Women who experience premature menopause have a higher risk of poor bone density, fractures, and osteoporosis. The pathogenesis of osteoporosis has been linked to maternal age and estrogen insufficiency due to decreased ovarian function. Previous research has found a link between estrogen insufficiency, menopause, and an increased risk of fractures in women [54]. According to numerous studies, bone loss accelerates after menopause. Oophorectomy before the age of 45 is a well-known osteoporosis risk factor. In women who have had bilateral oophorectomy, osteoporotic fracture risk may be more significant than those who have had intact ovaries [55]. When estrogen levels in the body decrease, it affects joints, muscles, skin, bone, wrinkles, and speeds up the aging process. People who use gonadotropin medicines to boost estrogen levels always have joint and muscle pain. In addition, estrogen can remodel bones, and when this occurs, bone formation is disrupted, resulting in bone loss. It is confirmed that women with EM will have reduced their bone density mass [56].

Conclusion

Early menopause is when a woman stops her menstrual cycle, typically occurring in the late 40s to early 50s; the reason can be genetic.

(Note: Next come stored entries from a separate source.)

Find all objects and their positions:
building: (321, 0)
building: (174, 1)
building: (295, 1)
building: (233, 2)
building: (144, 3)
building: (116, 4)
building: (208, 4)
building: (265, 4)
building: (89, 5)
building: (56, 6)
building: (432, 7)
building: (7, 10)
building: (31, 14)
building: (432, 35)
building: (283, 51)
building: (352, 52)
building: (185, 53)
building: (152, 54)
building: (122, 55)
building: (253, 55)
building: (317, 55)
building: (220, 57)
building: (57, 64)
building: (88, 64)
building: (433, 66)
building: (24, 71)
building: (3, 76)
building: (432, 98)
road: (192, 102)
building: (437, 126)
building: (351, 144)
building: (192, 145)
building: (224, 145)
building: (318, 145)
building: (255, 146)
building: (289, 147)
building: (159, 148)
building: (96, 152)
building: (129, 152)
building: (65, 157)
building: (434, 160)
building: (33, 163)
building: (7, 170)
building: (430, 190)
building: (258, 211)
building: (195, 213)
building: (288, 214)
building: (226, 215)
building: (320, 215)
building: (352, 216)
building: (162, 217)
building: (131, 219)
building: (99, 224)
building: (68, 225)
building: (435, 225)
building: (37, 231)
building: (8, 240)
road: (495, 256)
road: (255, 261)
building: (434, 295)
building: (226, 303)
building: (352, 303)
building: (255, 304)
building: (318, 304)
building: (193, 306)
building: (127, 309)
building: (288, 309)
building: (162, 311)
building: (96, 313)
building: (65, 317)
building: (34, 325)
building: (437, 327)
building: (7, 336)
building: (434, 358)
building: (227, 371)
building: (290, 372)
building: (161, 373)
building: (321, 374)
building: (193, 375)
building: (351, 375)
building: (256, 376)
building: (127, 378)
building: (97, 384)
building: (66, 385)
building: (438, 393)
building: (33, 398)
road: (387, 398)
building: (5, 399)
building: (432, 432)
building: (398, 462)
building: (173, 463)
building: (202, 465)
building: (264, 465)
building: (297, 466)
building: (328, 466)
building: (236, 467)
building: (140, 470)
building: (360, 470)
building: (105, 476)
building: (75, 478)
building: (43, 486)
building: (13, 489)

The incidence rate of 5-10 % in the world at 40–45 years of age in women, if the release of gonadotropins in the brain's hypothalamus at that time was changed, the sexual hormone deficiency began to initiate and lead to reproductive dysfunction. Over recent years, the genetic intention has been helped identify genes and their disease associated with early menopause and its metabolic pathways involved in primary ovarian failure, so in most cases, the pathogenic mechanism is still unknown. It is also claimed that women with premature or early menopause have developed diseases such as mental illness, cardiovascular disease, neurological disorders, reproductive disorders, and osteoporosis. In the future, these study mechanisms will provide early detection and identification of specific genomic level inadequacy that would be associated with EM can provide a better prospect for the early interruption and provide a focus on potential targets for therapeutic approach.